Going by that damning information, Micheál accused the Government of “playing a pathetic blame game to try deflect attention from their own failings”.
He may be right, but he made his anger clear in a non-dramatic way.
Amateur de-dramatics
The Fianna Fáil leader, it turns out, is very taken by a word that was dropped into political parlance a few months ago by EU Brexit negotiator Michel Barnier, when he talked of the need for a “de-dramatisation” of contentious issues around the Border backstop.
Micheál referred to it again on Tuesday, but only in the context of Brexit. However, he made it abundantly clear that he urgently wants to de-dramatise the Government and the way in which it goes about its business.

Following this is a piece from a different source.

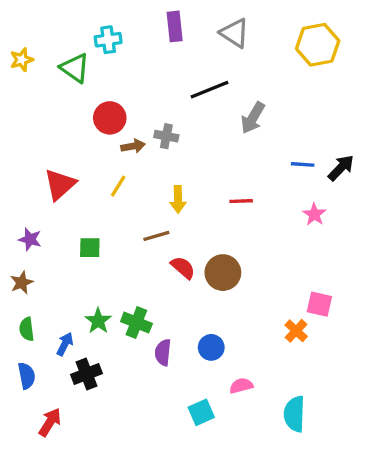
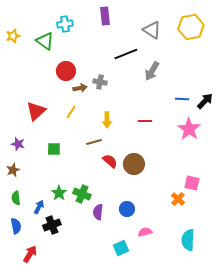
gray triangle: (235, 33) -> (152, 30), moved
pink star: (314, 214) -> (189, 129), size x1.6
cyan semicircle: (294, 414) -> (188, 240), moved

Take the housing crisis and the Government’s response (“shocking” he said, non-theatrically) and the leaking of the conclusion of the Scally report on the cervical smear scandal. All down to the Government’s “spin, spin, spin” obsession.
That leak – it could have emanated from a number of sources within the health sector, where turf wars are in vicious swing – couldn’t have come at a better time for Micheál as he embarked on his new role as Bin the Spin crusader.
“That kind of nonsense, really, we’re fed up of. And we’re fed up of the play-acting, and we’re fed-up of ... ”
So fed up, he had to change tack.
“Everything has to be leaked by this Government,” he complained, sounding very exasperated. “Everything is about spin. They seem incapable – it’s either a combination of immaturity or downright cynicism – that they behave in this manner.”
No play-acting
He was on a roll. But not in a dramatic way.
“And the people are fed up with this kind of political theatre, game-playing, trying to set the agenda all of the time, every day [with their] “We’ll leak this. We’ll spin it this way”.
It was ever so de-dramatic.
The new season Fianna Fail wants to focus on the “substance” of issues and not “the theatre” of them. There will be no attempt to replicate “what the Taoiseach has been up to for the last two to three weeks, which is all about play-acting, playing the game of politics.”
Who could forget July, when he met Leo and they agreed to meet again in September and “within 24 hours there was a leak and a spin to the newspapers” about what the Taoiseach said to him. This was followed by the release of Leo’s letter to him, which turned it into “more of a glorified press release than a serious document”.
Micheál was happy to refresh memories.
But it may be wise to dial down on the injured innocent act just a bit. As he embarks on his crusade, some might think that he doth protest too much.
Fianna Fáil was giving spin classes before they were conducted on bikes.